Items from a dataset
___

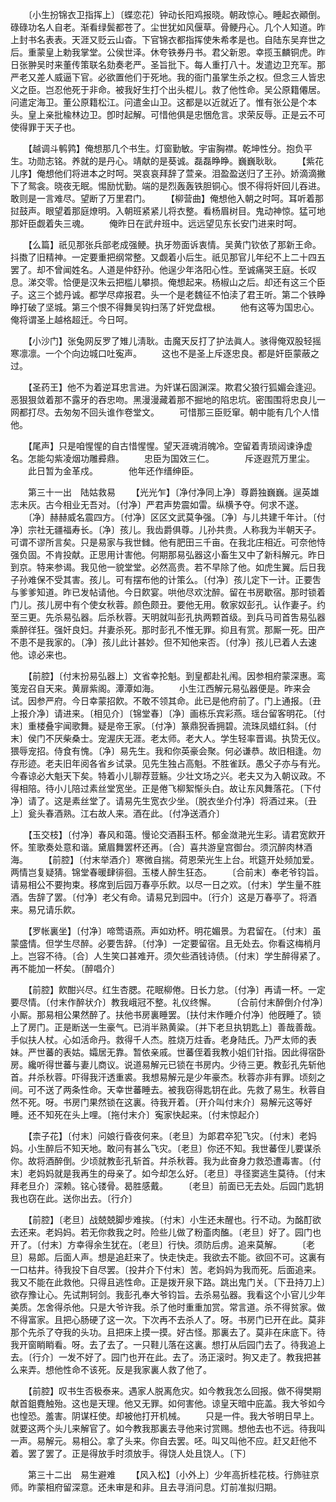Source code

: <!-- { "loadSidebar": true } -->
　　〔小生扮锦衣卫指挥上〕〔蝶恋花〕钟动长阳鸡报晓。朝政惊心。睡起衣顚倒。碌碌功名人自老。渐看绿鬓都苍了。尘世犹如风偃草。骨鲠丹心。几个人知道。昨上封书名表表。天涯又贬云山杳。下官锦衣都指挥使朱希孝是也。自陆东吴弃世之后。重蒙皇上勅我掌堂。公侯世泽。休夸铁券丹书。君父新恩。幸揽玉麟铜虎。昨日张翀吴时来董传策联名劾奏老严。圣旨批下。每人重打八十。发遣边卫充军。那严老又差人威逼下官。必欲置他们于死地。我的衙门虽掌生杀之权。但念三人皆忠义之臣。岂忍他死于非命。被我好生打个出头棍儿。救了他性命。吴公原籍僊居。问遣定海卫。董公原籍松江。问遣金山卫。这都是以近就近了。惟有张公是个本头。皇上亲批楡林边卫。卽时起解。可惜他俱是忠悃危言。求荣反辱。正是云不可使得罪于天子也。 

　　【越调斗鹌鹑】俺想那几个书生。灯窗勤敏。宇宙胸襟。乾坤性分。抱负平生。功勋志铭。养就的是丹心。靖献的是葵诚。磊磊睁睁。巍巍耿耿。 
　　【紫花儿序】俺想他们将进本之时呵。哭哀哀拜辞了萱亲。泪盈盈送归了王孙。娇滴滴撇下了鸳衾。晓夜无眠。惕励忧勤。端的是烈轰轰铁胆铜心。恨不得将奸回儿吞进。敢则是一言难尽。望断了万里君门。 
　　【柳营曲】俺想他入朝之时呵。耳听着那挝鼓声。眼望着那庭燎明。入朝班紧紧儿将衣整。看杨眉树目。鬼动神惊。猛可地那奸臣觑着失三魂。 
　　俺昨日在武弁班中。远远望见东长安门进来时呵。 

　　【么篇】祇见那张兵部老成强鲠。执牙笏面诉衷情。吴黄门钦依了那新王命。抖擞了旧精神。一定要重把纲常整。又觑着小后生。祇见那官儿年纪不上二十四五罢了。却不曾闻姓名。人道是仲舒孙。他逞少年洛阳心性。至诚痛哭王庭。长叹息。涕交零。恰便是汉朱云把槛儿攀损。俺想起来。杨椒山之后。却还有这三个臣子。这三个摅丹诚。都学尽瘁报君。头一个是老魏征不怕渎了君王听。第二个铁睁睁打破了坚城。第三个恨不得舞吴钩扫荡了奸党盘根。 
　　他有这等为国忠心。俺将谓圣上越格超迁。今日呵。 

　　【小沙门】张兔网反罗了雉儿淸耿。击魔天反打了护法眞人。骇得俺双股轻摇寒凛凛。一个个向边城口吐寃声。 
　　这也不是圣上斥逐忠良。都是奸臣蒙蔽之过。 

　　【圣药王】他不为着逆耳忠言进。为奸谋石固渊深。欺君父狼行狐媚会逢迎。恶狠狠敛着那不露牙的吞忠吻。黑漫漫藏着那不掘地的陷忠坑。密围围将忠良儿一网都打尽。去匆匆不回头谁作卷堂文。 
　　可惜那三臣贬窜。朝中能有几个人惜他。 

　　【尾声】只是咱惺惺的自古惜惺惺。望天涯魂消魄冷。空留着靑琐闼谏诤虚名。怎能勾紫凌烟功雕彛鼎。 
　　忠臣为国效三仁。　　　　斥逐遐荒万里尘。 
　　此日暂为金革戍。　　　　他年还作缙绅臣。 

　　第三十一出　陆姑救易 
　　【光光乍】〔净付净同上净〕尊爵独巍巍。逞英雄志未灰。古今相业无吾对。〔付净〕严君声势震如雷。纵横予夺。何求不遂。 
　　〔净〕赫赫威名震四方。〔付净〕区区文武莫争强。〔净〕与儿共建千年计。〔付净〕宗社无疆福寿长。〔净〕孩儿。我齿爵俱尊。儿孙共贵。人称我为半朝天子。可谓不谬所言矣。只是易家与我世雠。他有肥田三千亩。在我北庄相近。可奈他恃强负固。不肯投献。正思用计害他。何期那易弘器这小畜生又中了新科解元。昨日到京。特来参谒。我见他一貌堂堂。必然高贵。若不早除了他。如虎生翼。后日我子孙难保不受其害。孩儿。可有摆布他的计策么。〔付净〕孩儿定下一计。正要吿与爹爹知道。昨已发帖请他。今日飮宴。哄他尽欢沈醉。留在书房歇宿。那时锁着门儿。孩儿房中有个使女秋蓉。颜色颇丑。要他无用。敎家奴彭孔。认作妻子。约至三更。先杀易弘器。后杀秋蓉。天明就叫彭孔执两颗首级。到兵马司首吿易弘器乘醉徉狂。强奸良妇。幷妻杀死。那时彭孔不惟无罪。抑且有赏。那厮一死。田产不患不是我家的。〔净〕孩儿此计甚妙。但不知他来否。〔付净〕孩儿已着人去速他。谅必来也。 

　　【前腔】〔付末扮易弘器上〕文省幸抡魁。到皇都赴礼闱。因参相府蒙深惠。鸾笺宠召自天来。黄扉紫阁。潭潭如海。 
　　小生江西解元易弘器便是。昨来会试。因参严府。今日幸蒙招飮。不敢不领其命。此已是他府前了。门上通报。〔丑上报介净〕请进来。〔相见介〕〔锦堂春〕〔净〕画栋乐宾彩燕。瑶台留客明花。〔付末〕重楼叠宇闻歌舞。疑是帝王家。〔付净〕篆鼎猊香拥碧。流珠凤蜡红斜。〔付末〕侯门不厌柴桑士。宠渥庆无涯。老太师。老大人。学生轻率晋谒。执贽无仪。猥辱宠招。侍食有愧。〔净〕易先生。我和你英豪会聚。何必谦恭。故旧相逢。勿存形迹。老夫旧年阅各省乡试录。见先生独占高魁。不胜雀跃。愚父子亦与有光。今春谅必大魁天下矣。特着小儿聊荐荳觞。少壮文场之兴。老夫又为入朝议政。不得相陪。待小儿陪过素丝堂宽坐。正是倦飞柳絮惭头白。故让东风舞落花。〔下付净〕请了。这是素丝堂了。请易先生宽衣少坐。〔脱衣坐介付净〕将酒过来。〔丑上〕瓮头春酒熟。江右故人来。酒在此。〔付净送酒介〕 

　　【玉交枝】〔付净〕春风和蔼。慢论交酒斟玉杯。郁金潋滟光生彩。请君宽飮开怀。笙歌奏处意和谐。黛眉舞罢杯还再。〔合〕喜共游皇宫御台。须沉醉肉林酒海。 
　　【前腔】〔付末举酒介〕寒微自揣。荷恩荣光生上台。玳筵开处频加爱。两情岂复疑猜。锦堂春暖肆徘徊。玉楼人醉生狂态。 
　　〔合前末〕奉老爷钧旨。请易相公不要拘束。移席到后园万春亭乐飮。以尽一日之欢。〔付末〕学生量不胜酒。吿辞了罢。〔付净〕老父有命。请易兄到园中。〔行介〕这是万春亭了。将酒来。易兄请乐飮。 

　　【罗帐裏坐】〔付净〕啼莺语燕。声如劝杯。明花媚景。为君留在。〔付末〕虽蒙盛情。但学生尽醉。必要吿辞。〔付净〕一定要留宿。且无处去。你看这梅梢月上。岂容不待。〔合〕人生笑口甚难开。须欠些酒钱诗债。〔付末〕学生醉得紧了。再不能加一杯矣。〔醉唱介〕 

　　【前腔】飮酣兴尽。红生杏腮。花眠柳倦。日长力怠。〔付净〕再请一杯。一定要尽情。〔付末作醉状介〕教我峨冠不整。礼仪终懈。 
　　〔合前付末醉倒介付净〕小厮。那易相公果然醉了。扶他书房裏睡罢。〔扶付末作睡介付净〕他旣睡了。锁上了房门。正是断送一生豪气。已消半熟黄粱。〔并下老旦执钥匙上〕善哉善哉。手似扶人杖。心如活命丹。救得千人杰。胜烧万炷香。老身陆氏。乃严太师的表妹。严世蕃的表姑。孀居无靠。暂依亲戚。世蕃侄着我教小姐们针指。因此得宿卧房。纔听得世蕃与妻儿商议。说道易解元已锁在书房内。少待三更。教彭孔先斩他首。幷杀秋蓉。吓得我汗透重裘。我想易解元是少年豪杰。秋蓉亦非有罪。顷刻之间。可不送了两条性命。天幸世蕃睡去。被我窃得匙钥在此。先救了易生。秋蓉自然不死。呀。书房门果然锁在这裏。待我开着。〔开介叫付末介〕易解元这等好睡。还不知死在头上哩。〔拖付末介〕寃家快起来。〔付末惊起介〕 

　　【柰子花】〔付末〕问娘行昏夜何来。〔老旦〕为郞君卒犯飞灾。〔付末〕老妈妈。小生醉后不知天地。敢问有甚么飞灾。〔老旦〕你还不知。我世蕃侄儿要谋杀你。故将酒醉倒。少顷就教彭孔斩首。幷杀秋蓉。我为此奋身力救恐遭毒害。〔付末〕老妈妈就是我再生的母亲了。如今却怎么好。〔老旦〕寻径窦逃生莫待。〔付末拜老旦介〕深赖。铭心镂骨。曷胜感戴。 
　　〔老旦〕前面已无去处。后园门匙钥我也窃在此。送你出去。〔行介〕 

　　【前腔】〔老旦〕战兢兢脚步难挨。〔付末〕小生还未醒也。行不动。为酩酊欲去还来。老妈妈。若无你救我之时。险些儿做了粉齑肉醢。〔老旦〕好了。园门也开了。〔付末〕方幸得余生犹在。〔老旦〕行快。须防后虏。追来莫解。 
　　〔老旦〕易郞。后面人声。想是追赶来了。快走快走。我欲去不能。欲回不可。这裏有一口枯井。待我投下自尽罢。〔投井介下付末〕苦。老妈妈为我而死。后面追来。我又不能在此救他。只得且逃性命。正是拨开泉下路。跳出鬼门关。〔下丑持刀上〕欲存豫让心。先试荆轲剑。我彭孔奉大爷钧旨。去杀易弘器。我看这个小官儿少年美质。怎舍得杀他。只是大爷许我。杀了他时重重加赏。常言道。杀不得贫家。做不得富家。且把心肠硬了这一次。下次再不去杀人了。呀。书房门已开在此。莫非那个先杀了夺我的头功。且把床上摸一摸。好古怪。那裏去了。莫非在床底下。待我开窗睄睄看。呀。去了去了。一只鞋儿落在这裏。想打从后园门去了。待我追上去。〔行介〕一发不好了。园门也开在此。去了。汤正滚时。狗又走了。教我把甚么来弄。想他性命不该死。反是我家裏人救了他了。 

　　【前腔】叹书生否极泰来。遇家人脱离危灾。如今教我怎么回报。做不得樊期献首鉏麑触殆。这也是天理。他又无罪。如何害他。谅皇天暗中庇盖。我大爷如今也惶恐。羞害。阴谋枉使。却被他打开机械。 
　　只是一件。我大爷明日早上。就要这两个头儿来解官了。如今教我那裏去寻他来讨赏赐。想他去也不远。待我叫一声。易解元。易相公。拿了头来。你自去罢。呸。叫又叫他不应。赶又赶他不着。罢了罢了。正是得放手时须放手。得饶人处且饶人。〔下〕 

　　第三十二出　易生避难 
　　【风入松】〔小外上〕少年高折桂花枝。行斾驻京师。昨蒙相府留深意。还未审是和非。且去寻消问息。灯前准拟归期。 
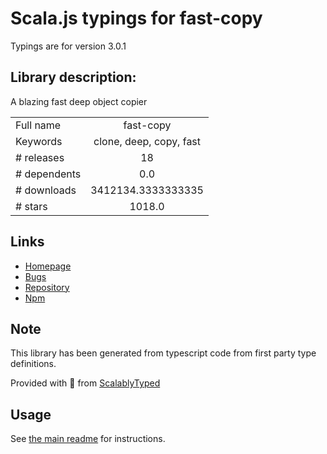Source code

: 
# Scala.js typings for fast-copy

Typings are for version 3.0.1

## Library description:
A blazing fast deep object copier

|                    |                 |
| ------------------ | :-------------: |
| Full name          | fast-copy |
| Keywords           | clone, deep, copy, fast |
| # releases         | 18 |
| # dependents       | 0.0 |
| # downloads        | 3412134.3333333335 |
| # stars            | 1018.0 |

## Links
- [Homepage](https://github.com/planttheidea/fast-copy#readme)
- [Bugs](https://github.com/planttheidea/fast-copy/issues)
- [Repository](https://github.com/planttheidea/fast-copy)
- [Npm](https://www.npmjs.com/package/fast-copy)
    


## Note
This library has been generated from typescript code from first party type definitions.

Provided with :purple_heart: from [ScalablyTyped](https://github.com/oyvindberg/ScalablyTyped)

## Usage
See [the main readme](../../readme.md) for instructions.


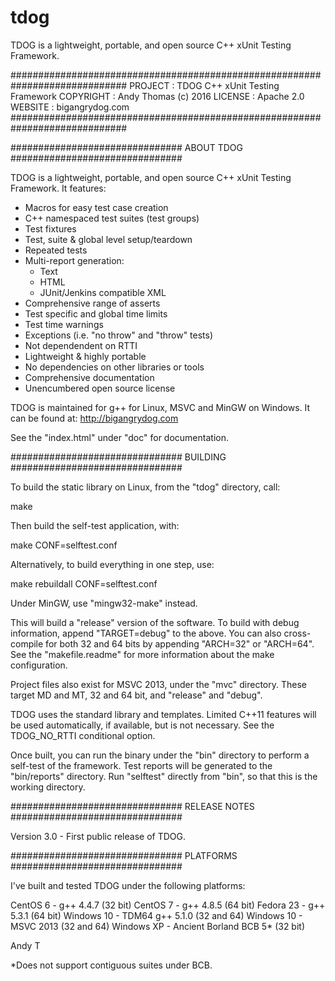 # tdog
TDOG is a lightweight, portable, and open source C++ xUnit Testing Framework.

#############################################################################
PROJECT     : TDOG C++ xUnit Testing Framework
COPYRIGHT   : Andy Thomas (c) 2016
LICENSE     : Apache 2.0
WEBSITE     : bigangrydog.com
#############################################################################


###############################
ABOUT TDOG
###############################

TDOG is a lightweight, portable, and open source C++ xUnit Testing
Framework. It features:

 - Macros for easy test case creation
 - C++ namespaced test suites (test groups)
 - Test fixtures
 - Test, suite & global level setup/teardown
 - Repeated tests
 - Multi-report generation:
   - Text
   - HTML
   - JUnit/Jenkins compatible XML
 - Comprehensive range of asserts
 - Test specific and global time limits
 - Test time warnings
 - Exceptions (i.e. "no throw" and "throw" tests)
 - Not dependendent on RTTI
 - Lightweight & highly portable
 - No dependencies on other libraries or tools
 - Comprehensive documentation
 - Unencumbered open source license

TDOG is maintained for g++ for Linux, MSVC and MinGW on Windows.
It can be found at: http://bigangrydog.com

See the "index.html" under "doc" for documentation.


###############################
BUILDING
###############################

To build the static library on Linux, from the "tdog" directory, call:

make

Then build the self-test application, with:

make CONF=selftest.conf

Alternatively, to build everything in one step, use:

make rebuildall CONF=selftest.conf

Under MinGW, use "mingw32-make" instead.

This will build a "release" version of the software. To build with debug
information, append "TARGET=debug" to the above. You can also cross-compile
for both 32 and 64 bits by appending "ARCH=32" or "ARCH=64". See the
"makefile.readme" for more information about the make configuration.

Project files also exist for MSVC 2013, under the "mvc" directory. These
target MD and MT, 32 and 64 bit, and "release" and "debug".

TDOG uses the standard library and templates. Limited C++11 features will
be used automatically, if available, but is not necessary. See the
TDOG_NO_RTTI conditional option.

Once built, you can run the binary under the "bin" directory to perform
a self-test of the framework. Test reports will be generated to the
"bin/reports" directory. Run "selftest" directly from "bin", so that
this is the working directory.


###############################
RELEASE NOTES
###############################

Version 3.0 - First public release of TDOG.


###############################
PLATFORMS
###############################

I've built and tested TDOG under the following platforms:

CentOS 6 -    g++ 4.4.7 (32 bit)
CentOS 7 -    g++ 4.8.5 (64 bit)
Fedora 23 -   g++ 5.3.1 (64 bit)
Windows 10 -  TDM64 g++ 5.1.0 (32 and 64)
Windows 10 -  MSVC 2013 (32 and 64)
Windows XP -  Ancient Borland BCB 5* (32 bit)

Andy T

*Does not support contiguous suites under BCB.
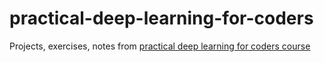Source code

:# practical-deep-learning-for-coders

 Projects, exercises, notes from [practical deep learning for coders course](https://course.fast.ai/)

___

» **WORK REQUEST**:
Reproduce the lines from the start of the items through the line containing "俺昨日在武弁班中。远远望见东长安门进来时呵。", both ends included, without changing them. Leave the pictures out.

» **SOLUTION**:
Source code

: <!-- { "loadSidebar": true } -->
　　〔小生扮锦衣卫指挥上〕〔蝶恋花〕钟动长阳鸡报晓。朝政惊心。睡起衣顚倒。碌碌功名人自老。渐看绿鬓都苍了。尘世犹如风偃草。骨鲠丹心。几个人知道。昨上封书名表表。天涯又贬云山杳。下官锦衣都指挥使朱希孝是也。自陆东吴弃世之后。重蒙皇上勅我掌堂。公侯世泽。休夸铁券丹书。君父新恩。幸揽玉麟铜虎。昨日张翀吴时来董传策联名劾奏老严。圣旨批下。每人重打八十。发遣边卫充军。那严老又差人威逼下官。必欲置他们于死地。我的衙门虽掌生杀之权。但念三人皆忠义之臣。岂忍他死于非命。被我好生打个出头棍儿。救了他性命。吴公原籍僊居。问遣定海卫。董公原籍松江。问遣金山卫。这都是以近就近了。惟有张公是个本头。皇上亲批楡林边卫。卽时起解。可惜他俱是忠悃危言。求荣反辱。正是云不可使得罪于天子也。 

　　【越调斗鹌鹑】俺想那几个书生。灯窗勤敏。宇宙胸襟。乾坤性分。抱负平生。功勋志铭。养就的是丹心。靖献的是葵诚。磊磊睁睁。巍巍耿耿。 
　　【紫花儿序】俺想他们将进本之时呵。哭哀哀拜辞了萱亲。泪盈盈送归了王孙。娇滴滴撇下了鸳衾。晓夜无眠。惕励忧勤。端的是烈轰轰铁胆铜心。恨不得将奸回儿吞进。敢则是一言难尽。望断了万里君门。 
　　【柳营曲】俺想他入朝之时呵。耳听着那挝鼓声。眼望着那庭燎明。入朝班紧紧儿将衣整。看杨眉树目。鬼动神惊。猛可地那奸臣觑着失三魂。 
　　俺昨日在武弁班中。远远望见东长安门进来时呵。 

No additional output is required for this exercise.